В мансарде все было по-прежнему: во внутреннем дворике дежурили птицы.
ПОСЛЕ
Островок под фонарем оцепили. Водителя «мельмота» оттеснили с освещенной пяди и грубо притиснули к витрине, где он застыл, распятый и распластанный, бестрепетно снося обыск и прочие издевательства, на которые каждый гражданин имеет право по закону.
Я метнулся к мусорным бакам. Помойку оккупировали крысы, прожорливые продувные бестии, настроенные решительней, чем портовый рэкет. Оставалось только забиться в закуток позади баков, в ворох истрепанных газет и сочно тлеющих отбросов. От гнилостных миазмов першило в горле. Ядреный дух помойки вышибал слезу. Судя по гнусным звукам, оргия в крысиной кодле была в самом разгаре. Хуже всего было то, что этот валтасаров пир мог привлечь внимание шпиков, шныряющих в опасной близости от баков.
Не успел я окопаться в своем углу и притерпеться к его забористым ароматам, как обнаружилась очередная напасть: над мусором роилась многочисленная мошкара. Казалось, здесь обосновались все неутомимо сменявшие друг друга династии комаров, из которых Цзи была самой влиятельной и самой голосистой. Кровососы всем скопом устремились ко мне, как к экзотическому блюду на званом обеде. Время от времени я воровато высовывался из своего логова за глотком свежего воздуха.
Нежилой с виду квартал оказался густонаселенным многоквартирным ульем, каких так много в восьмом округе. Из окон высовывались заспанные аборигены в исподнем: всколоченные волосы, помятые лица, тупое любопытство и угрюмая подозрительность. Легавые, эти неугомонные исчадья ада, продолжали методично обшаривать место происшествия.
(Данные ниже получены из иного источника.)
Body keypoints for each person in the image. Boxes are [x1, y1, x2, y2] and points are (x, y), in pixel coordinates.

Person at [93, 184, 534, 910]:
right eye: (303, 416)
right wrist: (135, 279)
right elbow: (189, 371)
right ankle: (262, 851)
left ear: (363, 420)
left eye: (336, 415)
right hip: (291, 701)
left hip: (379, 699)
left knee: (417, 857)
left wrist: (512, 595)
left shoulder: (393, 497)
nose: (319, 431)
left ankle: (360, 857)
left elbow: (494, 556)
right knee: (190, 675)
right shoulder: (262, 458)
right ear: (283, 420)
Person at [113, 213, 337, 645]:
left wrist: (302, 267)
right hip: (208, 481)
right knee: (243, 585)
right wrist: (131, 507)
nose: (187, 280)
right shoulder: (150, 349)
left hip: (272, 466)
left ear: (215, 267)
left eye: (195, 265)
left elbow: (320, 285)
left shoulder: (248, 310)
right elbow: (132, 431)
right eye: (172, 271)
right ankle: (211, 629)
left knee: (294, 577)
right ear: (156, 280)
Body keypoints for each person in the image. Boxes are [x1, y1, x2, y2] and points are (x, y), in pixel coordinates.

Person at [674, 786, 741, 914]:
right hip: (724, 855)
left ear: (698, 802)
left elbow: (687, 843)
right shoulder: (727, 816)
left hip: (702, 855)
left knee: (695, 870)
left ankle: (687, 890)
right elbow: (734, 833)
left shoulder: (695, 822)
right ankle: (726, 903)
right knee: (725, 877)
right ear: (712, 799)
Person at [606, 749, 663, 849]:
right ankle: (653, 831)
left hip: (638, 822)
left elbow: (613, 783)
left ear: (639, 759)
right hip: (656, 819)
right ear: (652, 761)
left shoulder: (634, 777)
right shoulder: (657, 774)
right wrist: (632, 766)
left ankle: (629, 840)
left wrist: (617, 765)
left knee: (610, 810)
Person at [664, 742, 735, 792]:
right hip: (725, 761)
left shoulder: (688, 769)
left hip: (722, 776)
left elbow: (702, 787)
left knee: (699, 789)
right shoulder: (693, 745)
Повсюду лихорадочно рыскали лучи фонариков, часто замирали, настороженно кружа на месте и словно бы принюхиваясь, и, взяв след, возобновляли поиски.
Напрасно я рассчитывал благополучно переждать облаву. Очень скоро меня обнаружили, извлекли из-под объедков и тщательно обыскали. Я оказался «чист», хоть и смердел тухлятиной. Затем два ражих молодца скрутили и повели меня сквозь морось и мигающий туман, подбадривая бранью и пригибая к земле. Я еле успевал за конвоирами, которые все ускоряли шаг, словно рассчитывали с разгону протаранить мною полицейский фургон; оставалось только бестолково перебирать ногами, опасно обвисая на кочках. Я чуть не кувыркнулся на звонких ступеньках «салатницы», куда меня за шкирку зашвырнули, душевно наподдав напоследок.
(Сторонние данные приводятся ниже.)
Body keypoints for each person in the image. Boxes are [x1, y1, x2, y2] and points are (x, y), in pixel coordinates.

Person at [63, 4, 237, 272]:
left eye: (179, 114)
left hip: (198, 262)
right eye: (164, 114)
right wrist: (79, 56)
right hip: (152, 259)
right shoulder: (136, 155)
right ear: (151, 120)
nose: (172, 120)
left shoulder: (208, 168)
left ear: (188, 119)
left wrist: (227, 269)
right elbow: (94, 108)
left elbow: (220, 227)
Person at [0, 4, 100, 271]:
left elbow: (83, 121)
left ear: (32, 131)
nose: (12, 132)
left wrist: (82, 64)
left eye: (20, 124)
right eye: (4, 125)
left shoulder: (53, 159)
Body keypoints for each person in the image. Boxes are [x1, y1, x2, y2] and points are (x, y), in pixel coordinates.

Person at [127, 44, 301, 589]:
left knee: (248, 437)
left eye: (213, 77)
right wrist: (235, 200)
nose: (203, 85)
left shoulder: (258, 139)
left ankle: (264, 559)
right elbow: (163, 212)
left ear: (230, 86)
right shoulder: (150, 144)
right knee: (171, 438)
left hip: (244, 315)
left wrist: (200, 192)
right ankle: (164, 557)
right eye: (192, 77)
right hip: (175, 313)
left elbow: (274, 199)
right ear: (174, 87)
Тесный обитый жестью ящик с отдушиной на потолке прекрасно подошел бы для перевозки свежей выпечки — но не живых людей. Стоило дверцам захлопнуться, как воздух накалился, как в мартеновской печи. Фургон был полон — богатый ночной улов. Пока мы ехали, во тьме и немилосердной тряске разглядывать попутчиков было пустой затеей: я слышал только, как они сопят и тяжело дышат, вдыхая-выдыхая кисло-горячий перегар, и видел, как безвольно болтаются их головы. На поворотах вся эта размаянная человеческая масса наваливалась на меня и душила, обдавая запахом пота и винных паров. Автомобиль подбрасывало так, будто водитель задался целью вытрясти из пассажиров преступные наклонности.
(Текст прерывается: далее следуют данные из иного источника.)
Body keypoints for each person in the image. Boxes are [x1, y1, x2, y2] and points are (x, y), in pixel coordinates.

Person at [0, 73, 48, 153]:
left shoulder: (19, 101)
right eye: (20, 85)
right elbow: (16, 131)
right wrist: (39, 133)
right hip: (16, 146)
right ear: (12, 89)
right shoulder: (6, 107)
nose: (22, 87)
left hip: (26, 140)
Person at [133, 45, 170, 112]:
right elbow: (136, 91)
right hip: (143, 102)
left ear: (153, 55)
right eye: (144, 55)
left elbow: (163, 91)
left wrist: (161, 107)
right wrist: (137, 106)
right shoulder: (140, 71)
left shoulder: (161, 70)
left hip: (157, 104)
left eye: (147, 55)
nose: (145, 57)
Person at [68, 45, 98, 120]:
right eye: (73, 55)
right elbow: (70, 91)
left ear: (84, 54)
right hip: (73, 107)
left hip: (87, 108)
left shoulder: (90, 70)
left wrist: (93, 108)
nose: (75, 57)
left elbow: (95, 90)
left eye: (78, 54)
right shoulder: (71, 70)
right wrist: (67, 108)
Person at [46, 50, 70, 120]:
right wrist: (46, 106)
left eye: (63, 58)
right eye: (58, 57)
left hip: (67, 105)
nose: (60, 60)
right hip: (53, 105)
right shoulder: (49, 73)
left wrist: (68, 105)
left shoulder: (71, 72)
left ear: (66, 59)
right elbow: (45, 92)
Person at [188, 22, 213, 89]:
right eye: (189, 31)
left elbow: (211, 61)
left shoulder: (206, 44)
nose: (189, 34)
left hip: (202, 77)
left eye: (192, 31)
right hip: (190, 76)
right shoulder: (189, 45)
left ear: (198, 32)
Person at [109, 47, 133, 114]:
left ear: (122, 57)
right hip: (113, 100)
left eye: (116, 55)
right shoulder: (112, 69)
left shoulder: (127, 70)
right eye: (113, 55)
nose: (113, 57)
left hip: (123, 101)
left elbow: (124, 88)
Я вздрогнул от неожиданности, когда на нас обрушился протяжный рев, почти уверовав в его потустороннюю природу, и только погодя сообразил, что мы на набережной, а поблазнившиеся мне громы небесные — всего лишь голос маяка, который этим элегичным плачем по-своему спасает заблудшие души. Значит, над морем туман. Я поневоле приободрился, хоть и не был моряком, — маяк внушает надежду, — и на какой-то миг ощутил целительный соленый воздух доков: водоросли, уголь, деготь и рыбья чешуя. Зычный горловой гудок повторился, и стало слышно, как причитают чайки. Они сопровождали нашу разболтанную колымагу с безутешными возгласами, как плакальщицы на похоронах; потом мы резко повернули, траурный эскорт отстал, и только гудок маяка слабеющими равномерными ударами обрушивался на крышу фургона.